*Problem to solve*: Given the material below, return only the lines starting at the line with "FIGURE 1 | Various" and ending at the line with "Figure 4. The", exactly as they appear.

::: Entries supplied

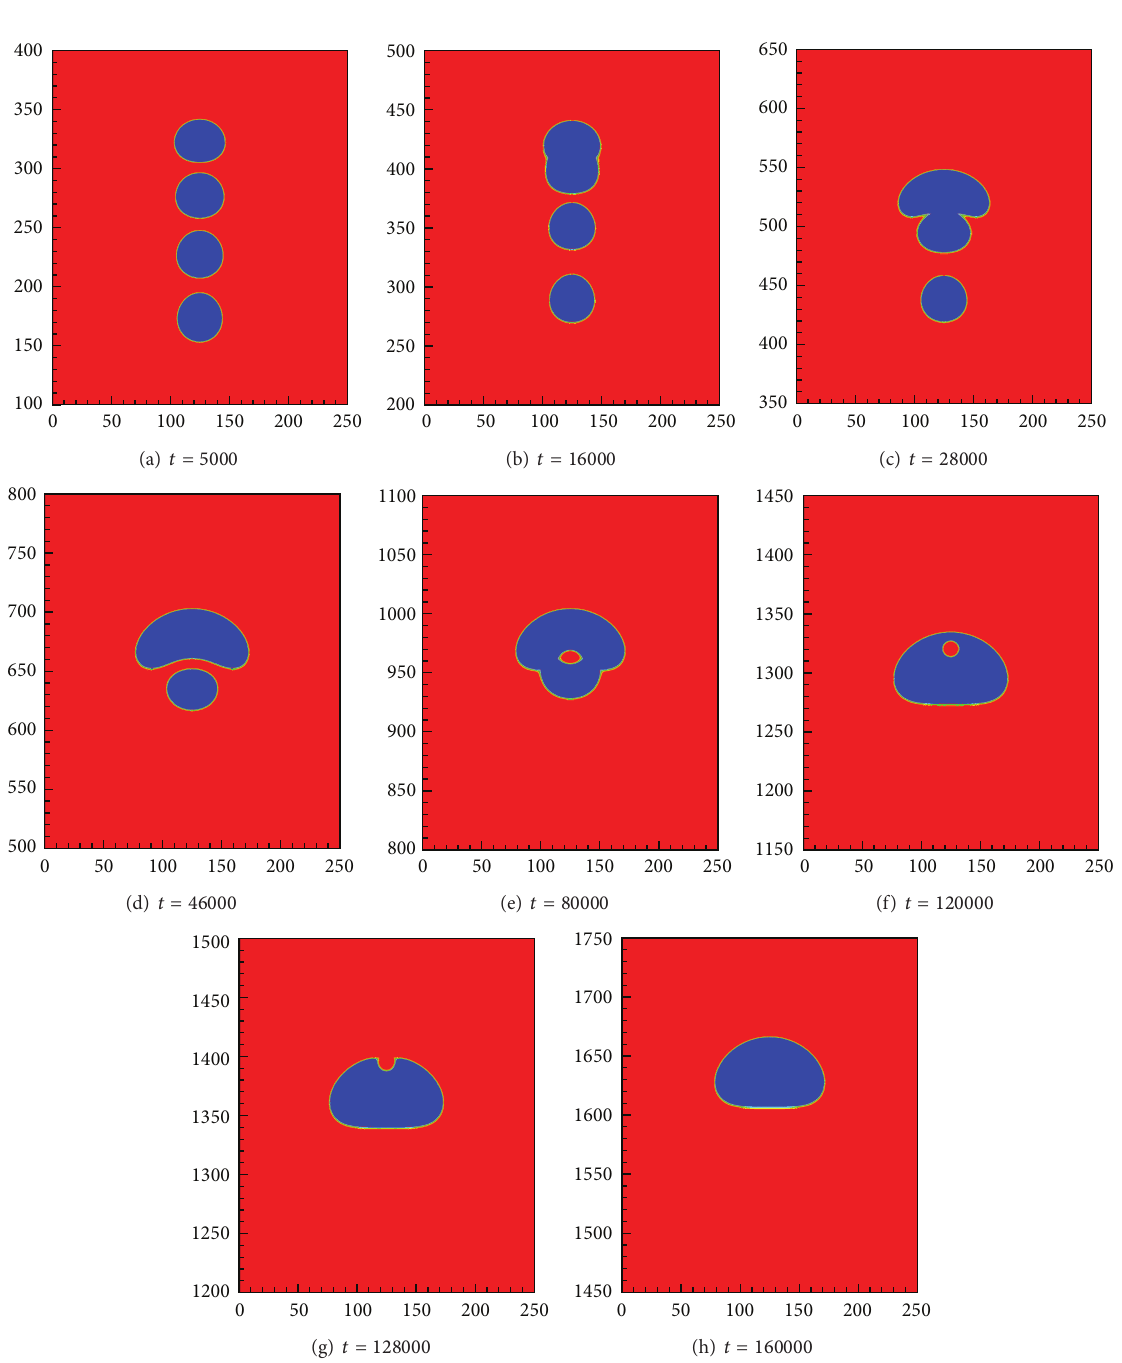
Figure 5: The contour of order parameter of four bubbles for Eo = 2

::::::
::: Entries supplied

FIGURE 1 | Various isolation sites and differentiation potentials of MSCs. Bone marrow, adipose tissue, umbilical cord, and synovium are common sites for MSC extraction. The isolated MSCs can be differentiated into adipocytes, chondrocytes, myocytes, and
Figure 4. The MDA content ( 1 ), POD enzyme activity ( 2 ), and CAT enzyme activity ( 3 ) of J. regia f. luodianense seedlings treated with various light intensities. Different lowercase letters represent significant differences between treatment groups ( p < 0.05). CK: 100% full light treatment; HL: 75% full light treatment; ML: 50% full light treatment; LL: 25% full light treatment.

::::::

*Exercise response*:
FIGURE 1 | Various isolation sites and differentiation potentials of MSCs. Bone marrow, adipose tissue, umbilical cord, and synovium are common sites for MSC extraction. The isolated MSCs can be differentiated into adipocytes, chondrocytes, myocytes, and
Figure 4. The MDA content ( 1 ), POD enzyme activity ( 2 ), and CAT enzyme activity ( 3 ) of J. regia f. luodianense seedlings treated with various light intensities. Different lowercase letters represent significant differences between treatment groups ( p < 0.05). CK: 100% full light treatment; HL: 75% full light treatment; ML: 50% full light treatment; LL: 25% full light treatment.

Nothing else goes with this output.